**Text extract**

Note that 100 / 8 in maths terms would be 12.5, but we can't conveniently have a half-sized Vec3x8.

There are various ways to handle these 'remainder' vectors. You could fall back to scalar code, or progressively fall back to narrower wide types, such as Vec3x4, or you can just consider whether the cost of calculating a few additional vectors that you won't use is worth adding complexity to your code.

Ray-Sphere Intersection

Scalar code that operates on a single value at a time needs some restructuring to take advantage of SIMD and the 4-/8-wide data types.

Below is an example of scalar ray-sphere instersection code using Vec3 for points and vectors:

fn ray_sphere_intersect(
    ray_o: uv::Vec3,
    ray_d: uv::Vec3,
    sphere_o: uv::Vec3,
    sphere_r_sq: f32,
) -> f32 {
    let oc = ray_o - sphere_o;
    let b = oc.dot(ray_d);
    let c = oc.mag_sq() - sphere_r_sq;
    let descrim = b * b - c;

    if descrim > 0.0 {
        let desc_sqrt = descrim.sqrt();

        let t1 = -b - desc_sqrt;
        if t1 > 0.0 {
            t1
        } else {
            let t2 = -b + desc_sqrt;
            if t2 > 0.0 {
                t2
            } else {
                f32::MAX
            }
        }
    } else {
        f32::MAX
    }
}

This porting guide will not discuss the details of the algorithm, but will focus on how to convert the code to apply parallel SIMD operations on wide data types.

**Items**

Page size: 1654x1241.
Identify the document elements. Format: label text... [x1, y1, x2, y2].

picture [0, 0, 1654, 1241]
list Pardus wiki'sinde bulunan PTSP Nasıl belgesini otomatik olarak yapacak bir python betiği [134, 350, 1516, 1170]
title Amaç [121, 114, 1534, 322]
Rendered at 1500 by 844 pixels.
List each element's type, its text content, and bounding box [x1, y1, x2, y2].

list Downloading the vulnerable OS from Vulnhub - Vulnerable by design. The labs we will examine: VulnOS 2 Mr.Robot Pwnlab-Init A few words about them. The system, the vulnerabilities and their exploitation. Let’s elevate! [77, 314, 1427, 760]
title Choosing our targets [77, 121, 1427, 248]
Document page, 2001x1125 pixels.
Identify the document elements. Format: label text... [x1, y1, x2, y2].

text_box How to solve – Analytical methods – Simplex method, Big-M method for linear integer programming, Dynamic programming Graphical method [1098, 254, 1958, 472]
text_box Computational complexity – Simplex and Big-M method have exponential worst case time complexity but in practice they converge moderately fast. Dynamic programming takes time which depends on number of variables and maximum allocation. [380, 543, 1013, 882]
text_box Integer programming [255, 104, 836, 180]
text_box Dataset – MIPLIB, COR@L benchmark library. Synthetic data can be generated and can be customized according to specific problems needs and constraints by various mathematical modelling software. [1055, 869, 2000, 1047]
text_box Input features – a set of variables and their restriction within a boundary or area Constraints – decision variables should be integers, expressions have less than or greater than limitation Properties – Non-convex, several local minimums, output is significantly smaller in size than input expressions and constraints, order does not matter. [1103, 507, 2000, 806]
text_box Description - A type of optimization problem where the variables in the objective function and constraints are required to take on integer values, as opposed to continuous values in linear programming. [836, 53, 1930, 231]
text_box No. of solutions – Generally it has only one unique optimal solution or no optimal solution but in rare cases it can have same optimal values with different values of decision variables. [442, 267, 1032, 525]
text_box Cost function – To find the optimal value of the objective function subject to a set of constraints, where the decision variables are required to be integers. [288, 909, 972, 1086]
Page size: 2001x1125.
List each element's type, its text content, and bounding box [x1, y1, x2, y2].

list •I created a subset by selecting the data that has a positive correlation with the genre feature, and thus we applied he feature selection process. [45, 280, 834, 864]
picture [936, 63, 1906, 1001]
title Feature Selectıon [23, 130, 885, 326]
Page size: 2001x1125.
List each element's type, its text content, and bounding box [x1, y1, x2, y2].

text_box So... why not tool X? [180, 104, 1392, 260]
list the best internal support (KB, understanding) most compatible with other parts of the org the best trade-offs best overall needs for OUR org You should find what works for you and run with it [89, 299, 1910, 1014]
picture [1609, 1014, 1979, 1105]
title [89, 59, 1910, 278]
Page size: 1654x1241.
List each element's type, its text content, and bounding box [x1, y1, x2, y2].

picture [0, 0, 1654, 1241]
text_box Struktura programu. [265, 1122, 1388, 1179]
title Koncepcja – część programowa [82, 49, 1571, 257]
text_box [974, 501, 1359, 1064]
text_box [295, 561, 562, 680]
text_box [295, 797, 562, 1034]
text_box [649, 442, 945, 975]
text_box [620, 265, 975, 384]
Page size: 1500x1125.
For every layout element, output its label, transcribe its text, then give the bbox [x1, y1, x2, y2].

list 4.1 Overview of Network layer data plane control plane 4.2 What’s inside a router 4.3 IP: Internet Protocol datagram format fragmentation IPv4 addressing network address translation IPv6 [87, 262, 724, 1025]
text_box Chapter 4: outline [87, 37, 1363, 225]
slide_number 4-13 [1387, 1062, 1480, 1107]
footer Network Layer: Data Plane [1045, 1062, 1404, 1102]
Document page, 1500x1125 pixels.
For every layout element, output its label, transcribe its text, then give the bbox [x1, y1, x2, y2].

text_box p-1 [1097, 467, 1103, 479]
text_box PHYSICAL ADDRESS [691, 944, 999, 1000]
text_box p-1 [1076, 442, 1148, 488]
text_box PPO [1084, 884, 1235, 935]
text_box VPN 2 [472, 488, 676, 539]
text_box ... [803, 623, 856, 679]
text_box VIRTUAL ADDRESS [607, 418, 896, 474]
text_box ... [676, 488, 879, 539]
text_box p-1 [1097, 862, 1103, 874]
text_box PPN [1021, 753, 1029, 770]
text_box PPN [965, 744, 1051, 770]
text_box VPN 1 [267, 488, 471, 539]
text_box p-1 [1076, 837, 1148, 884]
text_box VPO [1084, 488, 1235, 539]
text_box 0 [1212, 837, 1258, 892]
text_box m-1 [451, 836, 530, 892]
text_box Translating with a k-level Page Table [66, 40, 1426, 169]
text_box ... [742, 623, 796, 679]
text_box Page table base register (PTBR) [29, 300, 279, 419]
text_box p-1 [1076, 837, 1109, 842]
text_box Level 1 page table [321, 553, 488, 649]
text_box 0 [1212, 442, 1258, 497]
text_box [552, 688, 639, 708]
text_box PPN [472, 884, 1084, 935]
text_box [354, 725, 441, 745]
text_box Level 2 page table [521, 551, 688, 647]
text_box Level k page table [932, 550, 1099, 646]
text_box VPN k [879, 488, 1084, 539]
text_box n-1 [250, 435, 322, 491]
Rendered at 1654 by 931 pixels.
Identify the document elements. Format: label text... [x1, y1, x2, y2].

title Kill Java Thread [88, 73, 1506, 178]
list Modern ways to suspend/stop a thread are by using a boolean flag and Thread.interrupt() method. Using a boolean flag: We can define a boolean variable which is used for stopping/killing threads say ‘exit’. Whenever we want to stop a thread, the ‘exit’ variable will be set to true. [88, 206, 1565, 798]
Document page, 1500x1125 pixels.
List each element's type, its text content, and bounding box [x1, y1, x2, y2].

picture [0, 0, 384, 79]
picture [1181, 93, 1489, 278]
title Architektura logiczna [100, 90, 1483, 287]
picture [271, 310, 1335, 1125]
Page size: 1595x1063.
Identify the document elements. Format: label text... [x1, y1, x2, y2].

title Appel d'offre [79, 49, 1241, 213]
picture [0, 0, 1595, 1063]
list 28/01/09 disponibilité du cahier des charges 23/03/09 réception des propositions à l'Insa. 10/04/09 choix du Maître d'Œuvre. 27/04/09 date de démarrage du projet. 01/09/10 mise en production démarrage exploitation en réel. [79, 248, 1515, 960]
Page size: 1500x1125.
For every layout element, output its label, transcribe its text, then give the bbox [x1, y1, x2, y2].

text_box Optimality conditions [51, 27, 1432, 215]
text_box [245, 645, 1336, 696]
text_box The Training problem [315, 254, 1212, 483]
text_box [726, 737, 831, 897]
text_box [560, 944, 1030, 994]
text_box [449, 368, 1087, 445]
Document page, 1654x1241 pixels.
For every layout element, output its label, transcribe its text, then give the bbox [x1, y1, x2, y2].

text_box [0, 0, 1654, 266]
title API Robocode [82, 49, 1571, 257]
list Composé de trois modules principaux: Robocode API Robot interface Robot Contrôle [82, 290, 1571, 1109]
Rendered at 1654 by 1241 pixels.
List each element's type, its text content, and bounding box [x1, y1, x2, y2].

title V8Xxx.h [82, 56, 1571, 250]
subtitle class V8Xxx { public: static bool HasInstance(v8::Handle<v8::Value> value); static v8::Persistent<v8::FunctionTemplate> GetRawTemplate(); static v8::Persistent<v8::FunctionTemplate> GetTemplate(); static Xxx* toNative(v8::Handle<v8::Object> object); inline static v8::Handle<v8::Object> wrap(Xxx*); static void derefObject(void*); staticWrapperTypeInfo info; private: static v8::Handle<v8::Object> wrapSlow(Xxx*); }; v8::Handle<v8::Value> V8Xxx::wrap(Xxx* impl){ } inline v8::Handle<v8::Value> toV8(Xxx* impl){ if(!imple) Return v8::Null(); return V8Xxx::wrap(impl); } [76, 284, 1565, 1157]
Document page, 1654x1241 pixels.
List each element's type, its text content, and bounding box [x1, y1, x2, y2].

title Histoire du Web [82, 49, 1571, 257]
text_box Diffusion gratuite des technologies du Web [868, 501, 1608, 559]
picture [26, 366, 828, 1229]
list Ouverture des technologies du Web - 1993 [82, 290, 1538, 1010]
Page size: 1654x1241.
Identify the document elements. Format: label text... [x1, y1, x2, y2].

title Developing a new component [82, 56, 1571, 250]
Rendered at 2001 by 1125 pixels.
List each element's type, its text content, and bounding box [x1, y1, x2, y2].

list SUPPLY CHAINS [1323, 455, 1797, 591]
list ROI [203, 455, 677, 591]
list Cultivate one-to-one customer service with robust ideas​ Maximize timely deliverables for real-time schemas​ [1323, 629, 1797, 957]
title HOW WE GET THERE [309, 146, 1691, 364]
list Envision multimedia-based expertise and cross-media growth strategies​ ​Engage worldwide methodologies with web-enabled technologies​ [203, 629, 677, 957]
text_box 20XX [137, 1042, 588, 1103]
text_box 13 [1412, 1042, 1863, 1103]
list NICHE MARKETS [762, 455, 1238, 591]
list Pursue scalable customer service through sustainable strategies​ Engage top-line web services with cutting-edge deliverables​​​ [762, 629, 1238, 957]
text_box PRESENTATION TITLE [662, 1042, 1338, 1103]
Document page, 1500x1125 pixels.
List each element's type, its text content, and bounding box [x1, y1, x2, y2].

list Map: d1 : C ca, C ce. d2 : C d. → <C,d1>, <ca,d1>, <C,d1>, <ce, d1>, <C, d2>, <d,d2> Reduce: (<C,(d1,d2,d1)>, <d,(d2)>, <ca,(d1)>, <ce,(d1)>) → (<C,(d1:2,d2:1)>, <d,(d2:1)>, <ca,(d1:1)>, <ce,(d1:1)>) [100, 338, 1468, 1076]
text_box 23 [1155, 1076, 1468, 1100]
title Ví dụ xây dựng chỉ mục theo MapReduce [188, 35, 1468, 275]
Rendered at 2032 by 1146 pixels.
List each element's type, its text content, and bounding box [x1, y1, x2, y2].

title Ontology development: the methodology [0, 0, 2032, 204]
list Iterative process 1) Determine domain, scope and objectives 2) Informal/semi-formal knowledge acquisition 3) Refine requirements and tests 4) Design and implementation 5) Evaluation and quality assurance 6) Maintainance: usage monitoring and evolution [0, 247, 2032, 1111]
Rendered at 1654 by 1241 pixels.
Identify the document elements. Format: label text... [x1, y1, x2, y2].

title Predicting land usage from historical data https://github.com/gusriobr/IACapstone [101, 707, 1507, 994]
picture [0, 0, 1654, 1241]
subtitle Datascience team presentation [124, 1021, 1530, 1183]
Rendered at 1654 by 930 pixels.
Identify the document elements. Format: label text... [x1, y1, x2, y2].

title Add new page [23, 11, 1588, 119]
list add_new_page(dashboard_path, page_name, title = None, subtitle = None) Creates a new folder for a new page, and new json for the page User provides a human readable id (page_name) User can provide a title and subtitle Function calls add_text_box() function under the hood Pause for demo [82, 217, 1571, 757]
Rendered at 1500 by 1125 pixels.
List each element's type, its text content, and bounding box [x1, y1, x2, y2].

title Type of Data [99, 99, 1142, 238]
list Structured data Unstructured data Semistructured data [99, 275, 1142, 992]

**Requests**
1. Answer these about the text on SIMD porting:
(a) What result does the text give for 100 / 8 in maths terms?
(b) Which narrower wide type does it name as one to fall back to for remainder vectors?
(c) What does ray_sphere_intersect return when descrim is not greater than 0.0?
2. Proceed with the text on SIMD porting from the point where it stops.
The material is separate from the text on SIMD porting.

**Answers for the exercise**
1.
(a) 12.5
(b) Vec3x4
(c) f32::MAX

2.
The first thing to do is to convert the parameter and return types from scalar Vec3 to wide Vec3x8 and f32x8:

fn ray_sphere_intersect_x8(
    ray_o: uv::Vec3x8,
    ray_d: uv::Vec3x8,
    sphere_o: uv::Vec3x8,
    sphere_r_sq: uv::f32x8,
) -> uv::f32x8 {

Each call to the function will process 8 ray-sphere intersections in parallel. The first four lines of the function remain the same:

    let oc = ray_o - sphere_o;
    let b = oc.dot(ray_d);
    let c = oc.mag_sq() - sphere_r_sq;
    let descrim = b * b - c;

Despite this code being the same, the calculations for 8 rays and spheres will be carried out at the same time!

The next line of the scalar code tests the value of descrim to see if it is greater than 0.0. When operating on 8 values at a time, the code cannot branch along two separate paths because the value of descrim for each of the 8 values may cause branching to different sets of operations. To support this we would need to convert back to scalar code and then we lose all the performance benefits of parallel processing.

So, how do we convert this? We have a tradeoff to consider depending on the frequency of divergence, that is depending on how often the branch will follow one or the other path. If it is very likely for the given data and algorithm that the majority of branches will take one path, we can check whether all lanes take that path and then branch based on that. Such a bias toward one branch path is relatively rare, and in the case of this algorithm it is common to branch either way so this approach would produce slower code.

Another approach is to calculate the results for both branches for all 8 lanes, and then filter the results with masks that select the correct values from the possibilities at the end.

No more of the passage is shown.